This was on the back of the September 1953 issue of MR. It was promoting the newly released Varney flat car, and of course one of Varney’s mainstay products, the Dockside 0-4-0.
Today, with many, many fine layouts around the country, it might be asked why this photo would be inspirational. The first reason is that the modeled area shown was completely scenicked, and also has quite a number of HO-scale figures. All you have to do is look at the layouts featured in MR in those days, or at the “Trackside Photos” section of each issue, to realize that this degree of completeness was pretty unusual. Secondly, it depicts a railroading scene, not just rolling stock, which of course was staged for the photo, but nevertheless dramatic. And third and not least, it’s an excellent photograph (Allen was a professional photographer), and far beyond most of what was published in those days for layout photos.
But even before the Varney MR ads, which began in June 1952, Allen was already a familiar name and image to modelers, because his photographs had created an impact in the hobby. His professional ability to photograph under strong light, to make it look like daylight, and to choose low viewing angles, along with his use of realistic sky backdrops, made the photos a revelation in that era. I will just use a single example, from Allen’s “tabletop” period, before he had a layout. In the 1950s, this was one of the most familiar photographs in model railroading. (Used with permission. Years ago, Andy Sperandeo told me I could use some Allen photos for this blog.)
The figures, incidentally, were mostly made by John himself, using wax over a wire armature. And yes, that’s another photo including a Varney “Li’l Joe” Dockside.
This brings me to the point of Allen’s legacy. He died way back in 1973, so he has been gone a long time, but to older modelers, his memory is indelible. It is probably best captured in a Kalmbach book, assembled by Linn Westcott from Allen’s photos and with Allen’s own comments from many letters and articles. I show the cover below of the original 1981 edition. This was reprinted a few times, and eventually re-issued as a hardback in 1996.
It has now even been re-issued in an “expanded” edition by Benchmark Publications, in 2011 (with a few added photos). There also exists a DVD of visitors’ film clips. You can buy any of these items from on-line sellers.
In addition to his photos, the other matter that had made John famous was the engine house he submitted for the 1948 national model contest that MR used to run. It’s a marvelous structure, mostly made of cardstock with big windows and skylights for viewing the detailed and lighted interior, but it caused a stir (to put it mildly — you should read the letters to MR!) because John not only weathered it, but added bird droppings along the rooftop and model pigeons (though they are not in this photo). John was not the first to weather structures, but as a contest winner, this instance got a great deal of attention.

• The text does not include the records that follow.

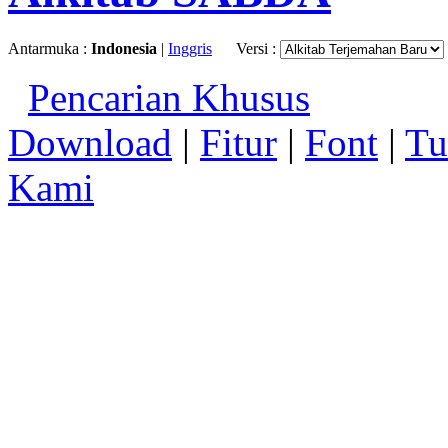
Antarmuka :
Indonesia
|
Inggris
Versi :
Pencarian Khusus
Download
|
Fitur
|
Font
|
Tu
Kami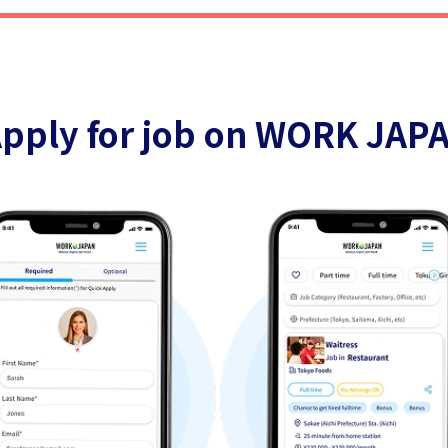
pply for job on WORK JAP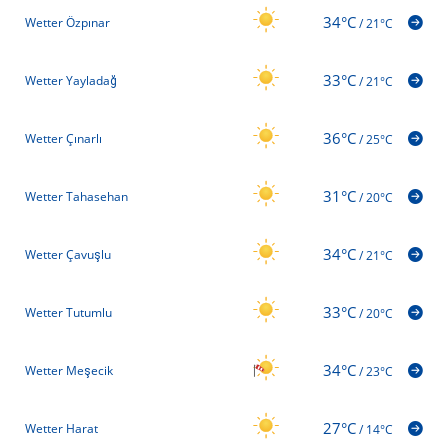
34°C
Wetter Özpınar
/
21°C
33°C
Wetter Yayladağ
/
21°C
36°C
Wetter Çınarlı
/
25°C
31°C
Wetter Tahasehan
/
20°C
34°C
Wetter Çavuşlu
/
21°C
33°C
Wetter Tutumlu
/
20°C
34°C
Wetter Meşecik
/
23°C
27°C
Wetter Harat
/
14°C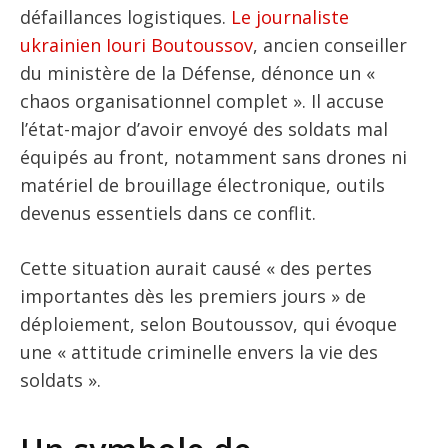
défaillances logistiques.
Le journaliste
ukrainien Iouri Boutoussov
, ancien conseiller
du ministère de la Défense, dénonce un «
chaos organisationnel complet ». Il accuse
l’état-major d’avoir envoyé des soldats mal
équipés au front, notamment sans drones ni
matériel de brouillage électronique, outils
devenus essentiels dans ce conflit.
Cette situation aurait causé « des pertes
importantes dès les premiers jours » de
déploiement, selon Boutoussov, qui évoque
une « attitude criminelle envers la vie des
soldats ».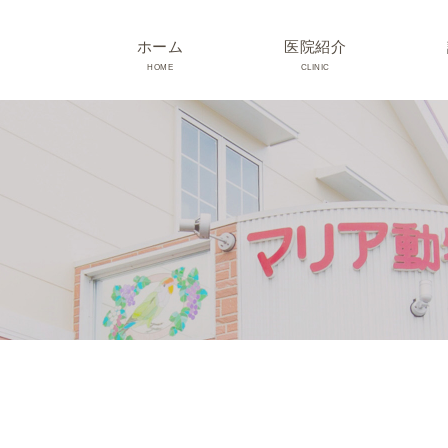
ホーム
医院紹介
HOME
CLINIC
院長･スタッフ紹介
診療時間･アクセス
院内紹介･初診の方へ
医院設備
TRIMMING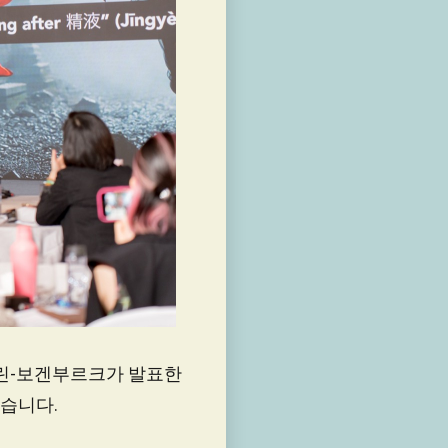
페린-보겐부르크가 발표한
습니다.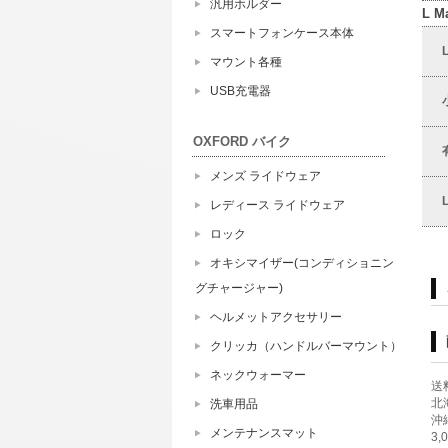
汎用ホルダー
L 
スマートフォンケース本体
マウント各種
USB充電器
OXFORD バイク
メンズ ライドウェア
レディース ライドウェア
ロック
オキシマイザー(コンディショニン
グチャージャー)
ヘルメットアクセサリー
クリッカ（ハンドルバーマウント）
ネックウォーマー
送
北海
洗車用品
沖縄
メンテナンスマット
3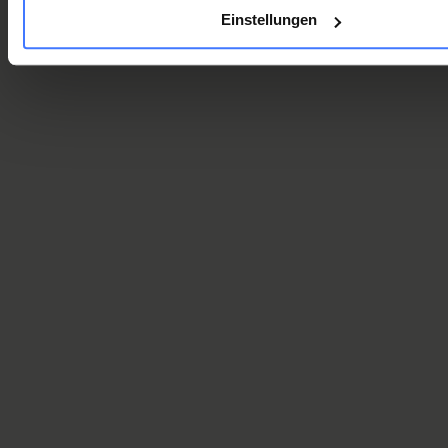
Einstellungen
resuscitation until the arrival of medical personnel
Emergency management in practice - module consisting
of BLS and AED according to SRC guidelines in
coordination with practical training of emergency
situations
Request a quote -
at your premises or in
Nottwil
request here
Contact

In this particular image, John added track and two figures that are O-scale in the foreground, to accentuate the perspective.
Something else that got a lot of attention directed to John was his whimsy, usually expressed on his narrow-gauge railroad rather than on the standard-gauge part of the layout. For example, he described the yard crew finding a stegosaur in the woods and pressing her into switching service. Allen said that she “wasn’t very smart but was obliging and very strong,” while having the further advantage that she could switch narrow-gauge and standard-gauge cars equally well. Unfortunately, she never learned to use the ash pit. Here is Emma at work.
John liked to say that he had things like this on his layout, “because they amuse me, not because I don’t know better.”
Less recognized by most (though included in Westcott’s book) was Allen’s interest in prototypical operation. His operating sessions were well-known for his insistence that crews understand and use prototype procedures, long before most modelers even could have understood “operations” beyond the kind of session where “Joe, you run the passenger, and Stan, you follow him with the coal train,” or equivalent. Allen doesn’t often get credit on this front, but he was a true pioneer of realistic operation.
Now his nay-sayers will get exercised about what can be called his “caricature” scenery (including some mechanically dubious bridges), and certainly a lot of it was exaggerated. Also often raised is the issue of the dinosaur switcher and other foibles. But the idea of a completely scenicked layout, operated in a quite realistic way, was far beyond his own time. As I said, you have only to read MR issue from the 1960s and even into the 1970s, both the articles about layout visits and in the tell-tale “Trackside Photos,” to know what I mean.
I guess on balance I have great respect for what Allen showed the hobby, about scenery, photography, and operation. He used heavy weathering of buildings and equipment when few did, built many fine structures and pieces of rolling stock, was a creative modeler, and explored scenery techniques long before most of his hobby. Yes, there is caricature in some of what he did, but for me, the positives deserve as much emphasis as the negatives.